╔══

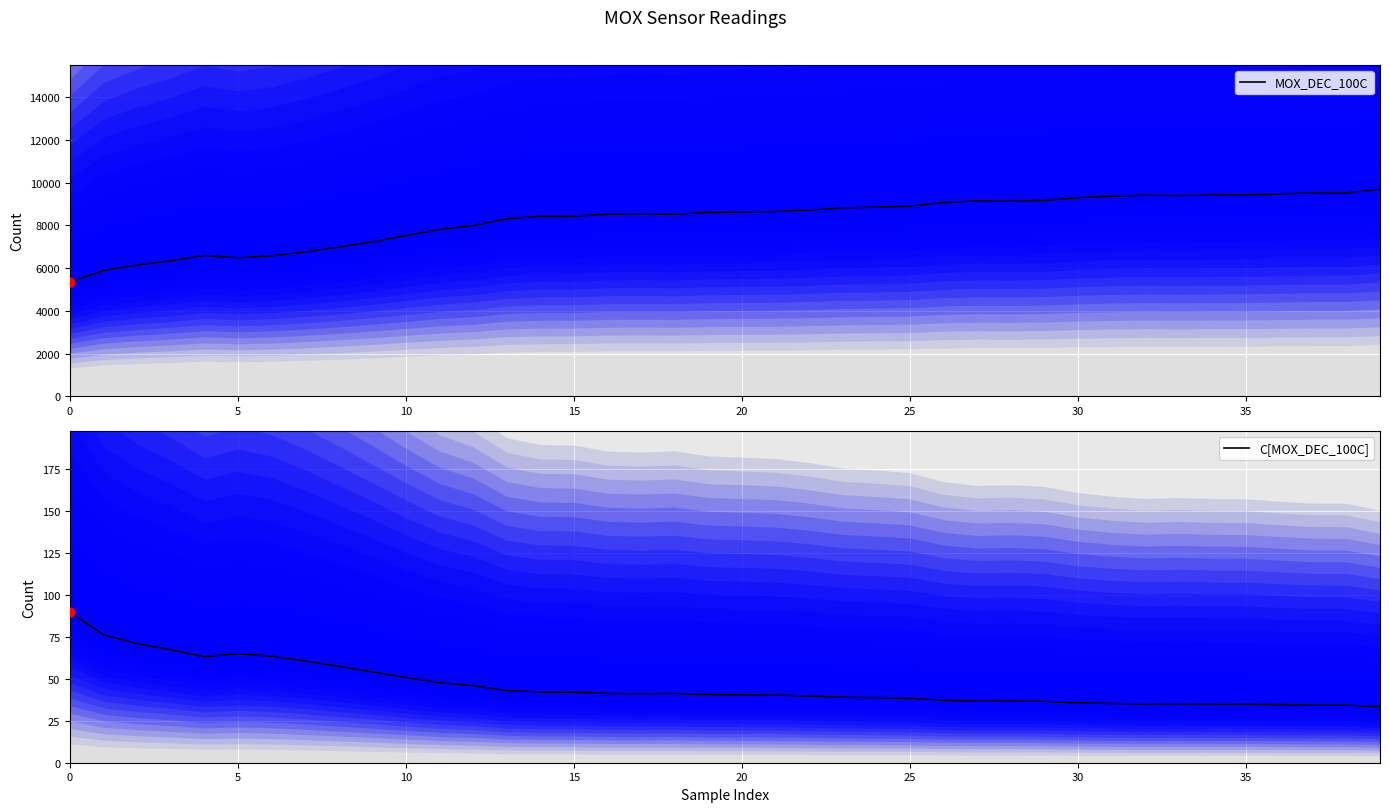

What is the total value across all series at 21?

8689.9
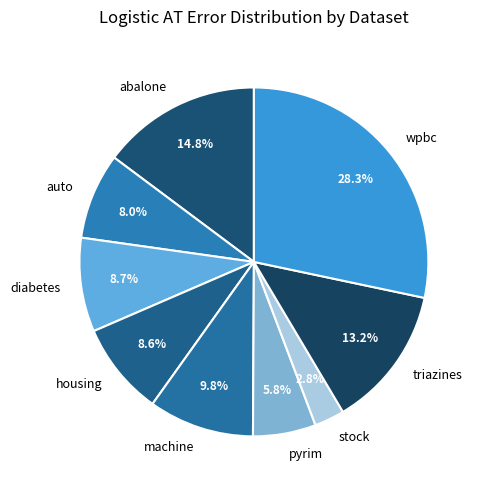

Which category has the smallest portion of the pie?

stock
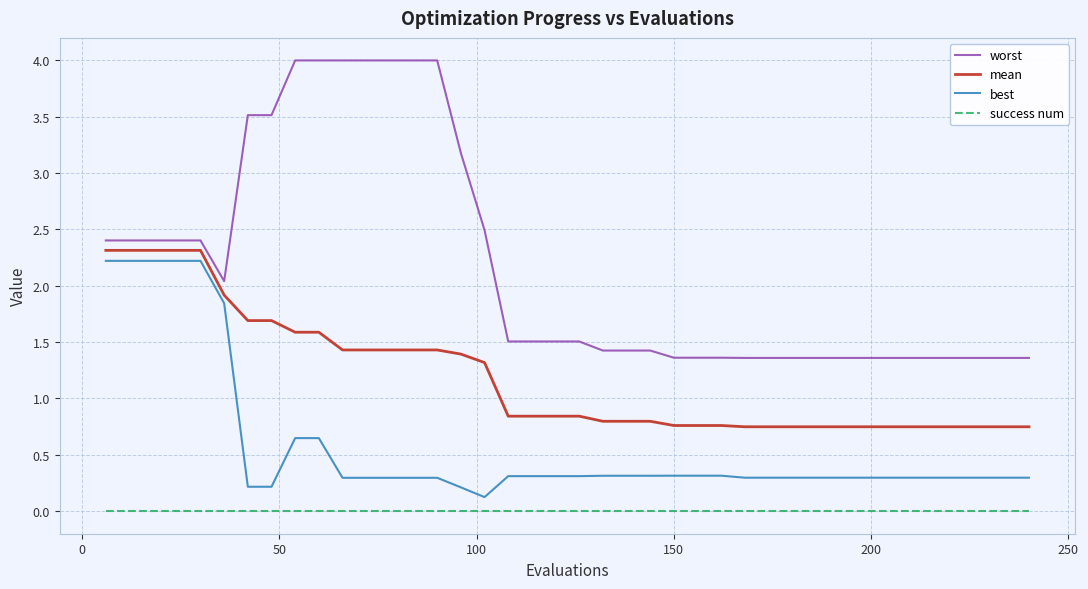

How many lines are shown in the chart?

4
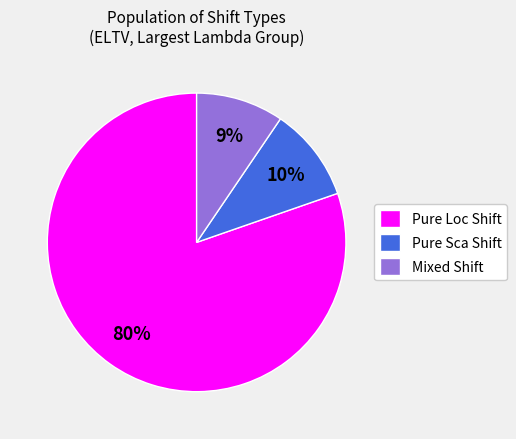

To the nearest percent, what percentage of the pie is Pure Sca Shift?

10%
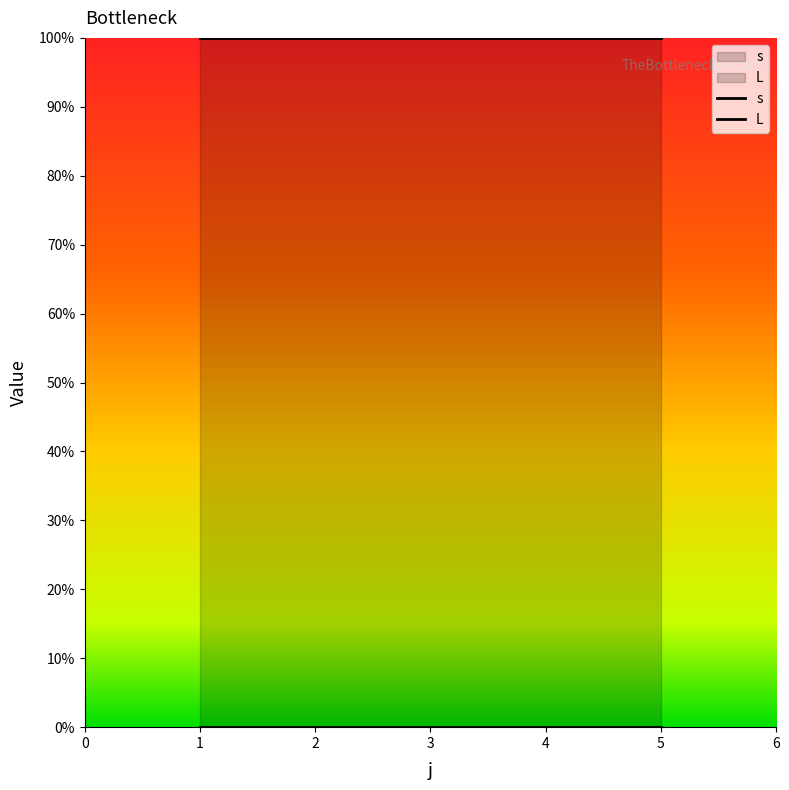

Rank the series at 4 from highest to lowest value.

s, L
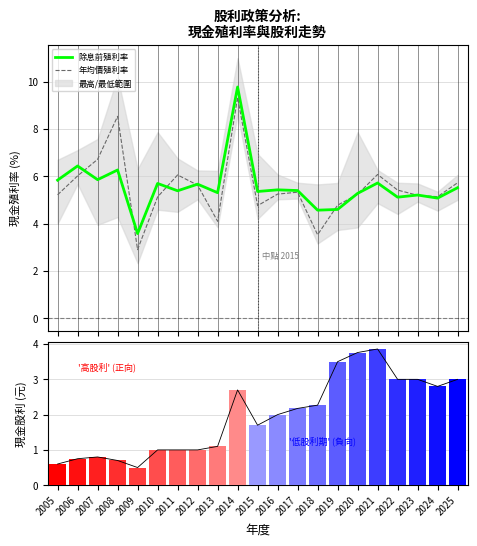

Reading right to left, list all the values displayed in this chart.

除息前殖利率: 2025=5.5	2024=5.1	2023=5.2	2022=5.1	2021=5.7	2020=5.3	2019=4.6	2018=4.6	2017=5.4	2016=5.4	2015=5.4	2014=9.8	2013=5.3	2012=5.7	2011=5.4	2010=5.7	2009=3.6	2008=6.3	2007=5.9	2006=6.4	2005=5.8
年均價殖利率: 2025=5.7	2024=5.1	2023=5.2	2022=5.4	2021=6.1	2020=5.2	2019=4.8	2018=3.5	2017=5.3	2016=5.2	2015=4.8	2014=9.3	2013=4.1	2012=5.6	2011=6.1	2010=5.1	2009=2.9	2008=8.5	2007=6.7	2006=6.0	2005=5.2
現金股利合計: 2025=3.0	2024=2.8	2023=3.0	2022=3.0	2021=3.9	2020=3.8	2019=3.5	2018=2.3	2017=2.2	2016=2.0	2015=1.7	2014=2.7	2013=1.1	2012=1.0	2011=1.0	2010=1.0	2009=0.5	2008=0.7	2007=0.8	2006=0.8	2005=0.6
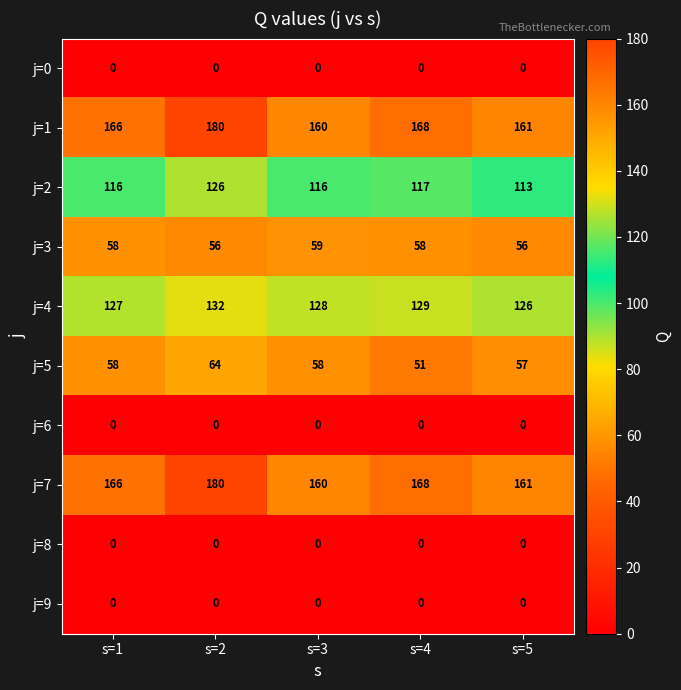

Which category has the highest value in the j=2 series?

s=2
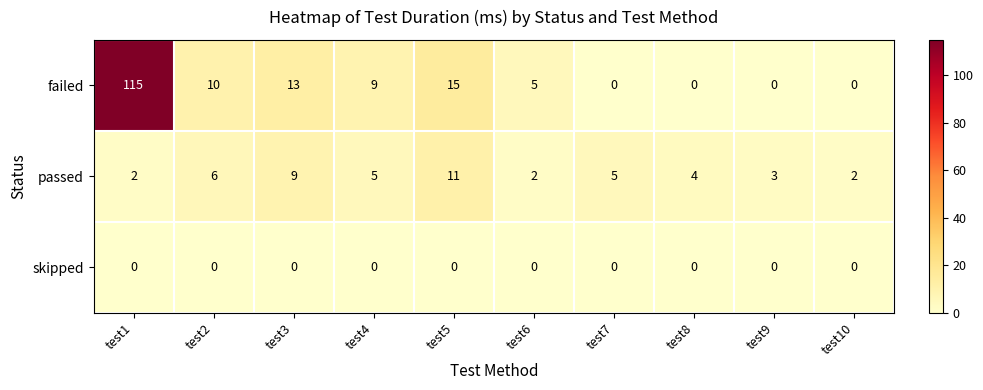

At test4, list the series in order from smallest to largest.

skipped, passed, failed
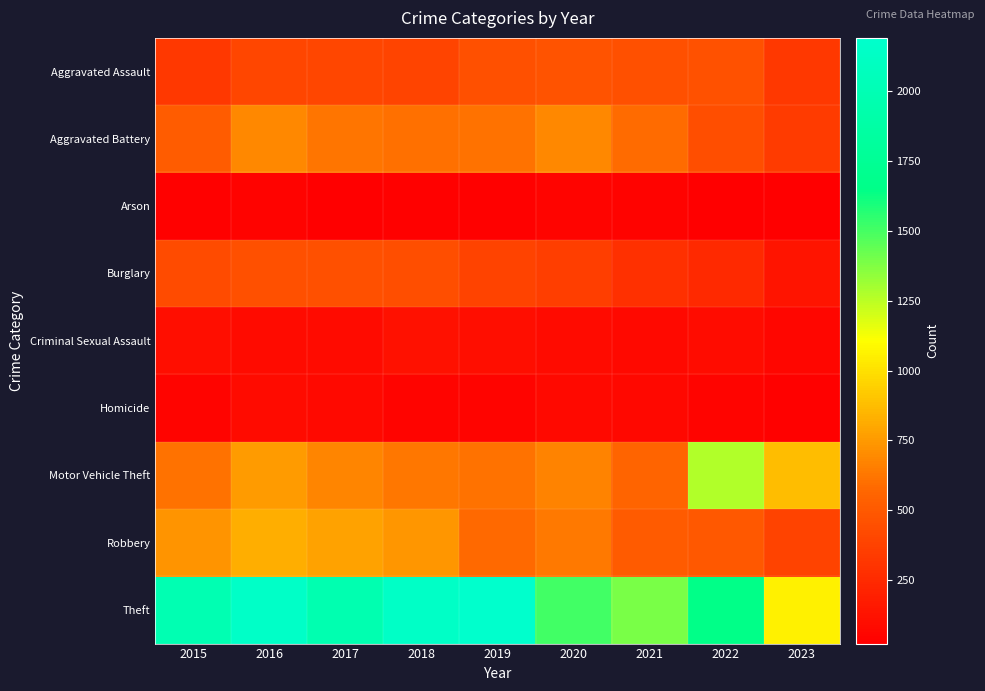

What is the smallest value displayed?

23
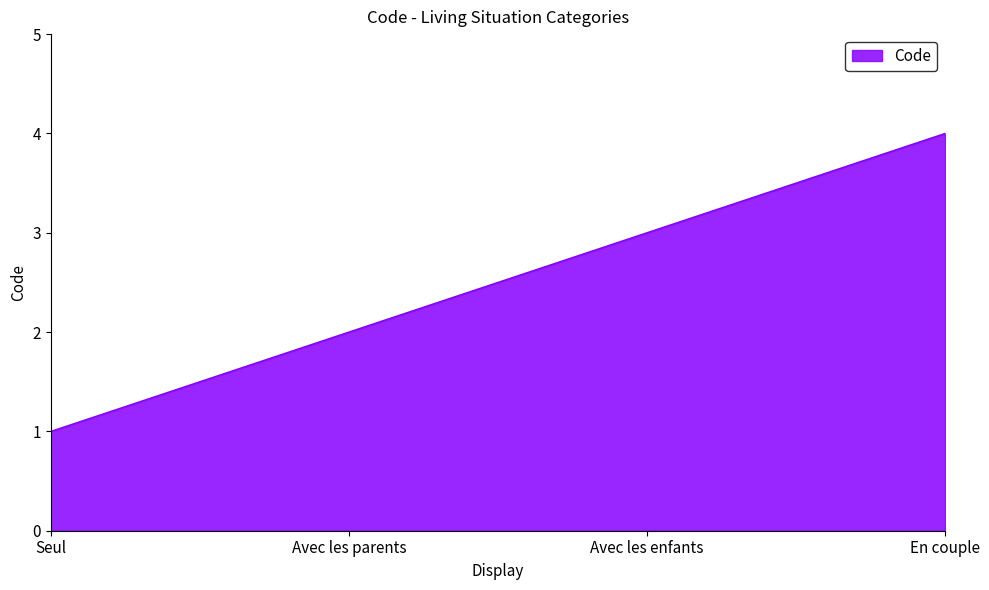

What position from the left is En couple?

4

╚══

» To-do item
Render the listing above as a Markdown table with the columns Number and Text, one row per line and skipping blank lines. Omit the pictures.

» Reply to the task
| Number | Text |
|---|---|
| 1 | What is the total value across all series at 21? |
| 2 | 8689.9 |
| 3 | Which category has the smallest portion of the pie? |
| 4 | stock |
| 5 | How many lines are shown in the chart? |
| 6 | 4 |
| 7 | To the nearest percent, what percentage of the pie is Pure Sca Shift? |
| 8 | 10% |
| 9 | Rank the series at 4 from highest to lowest value. |
| 10 | s, L |
| 11 | Reading right to left, list all the values displayed in this chart. |
| 12 | 除息前殖利率: 2025=5.5	2024=5.1	2023=5.2	2022=5.1	2021=5.7	2020=5.3	2019=4.6	2018=4.6	2017=5.4	2016=5.4	2015=5.4	2014=9.8	2013=5.3	2012=5.7	2011=5.4	2010=5.7	2009=3.6	2008=6.3	2007=5.9	2006=6.4	2005=5.8 |
| 13 | 年均價殖利率: 2025=5.7	2024=5.1	2023=5.2	2022=5.4	2021=6.1	2020=5.2	2019=4.8	2018=3.5	2017=5.3	2016=5.2	2015=4.8	2014=9.3	2013=4.1	2012=5.6	2011=6.1	2010=5.1	2009=2.9	2008=8.5	2007=6.7	2006=6.0	2005=5.2 |
| 14 | 現金股利合計: 2025=3.0	2024=2.8	2023=3.0	2022=3.0	2021=3.9	2020=3.8	2019=3.5	2018=2.3	2017=2.2	2016=2.0	2015=1.7	2014=2.7	2013=1.1	2012=1.0	2011=1.0	2010=1.0	2009=0.5	2008=0.7	2007=0.8	2006=0.8	2005=0.6 |
| 15 | Which category has the highest value in the j=2 series? |
| 16 | s=2 |
| 17 | At test4, list the series in order from smallest to largest. |
| 18 | skipped, passed, failed |
| 19 | What is the smallest value displayed? |
| 20 | 23 |
| 21 | What position from the left is En couple? |
| 22 | 4 |